* **Goal of the exercise**: Would you please give every entry again exactly, without the pictures?

* **Data for analysis**:
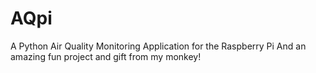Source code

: # AQpi
A Python Air Quality Monitoring Application for the Raspberry Pi
And an amazing fun project and gift from my monkey!
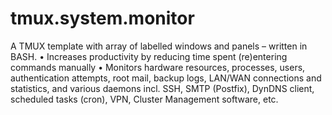 # tmux.system.monitor
A TMUX template with array of labelled windows and panels – written in BASH.
•	Increases productivity by reducing time spent (re)entering commands manually
•	Monitors hardware resources, processes, users, authentication attempts, root mail, backup logs, LAN/WAN connections and statistics, 
           and various daemons incl. SSH, SMTP (Postfix), DynDNS client, scheduled tasks (cron), VPN, Cluster Management software, etc.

* **Answer to this exercise**:
Source code

: # AQpi
A Python Air Quality Monitoring Application for the Raspberry Pi
And an amazing fun project and gift from my monkey!
 # tmux.system.monitor
A TMUX template with array of labelled windows and panels – written in BASH.
•	Increases productivity by reducing time spent (re)entering commands manually
•	Monitors hardware resources, processes, users, authentication attempts, root mail, backup logs, LAN/WAN connections and statistics, 
           and various daemons incl. SSH, SMTP (Postfix), DynDNS client, scheduled tasks (cron), VPN, Cluster Management software, etc.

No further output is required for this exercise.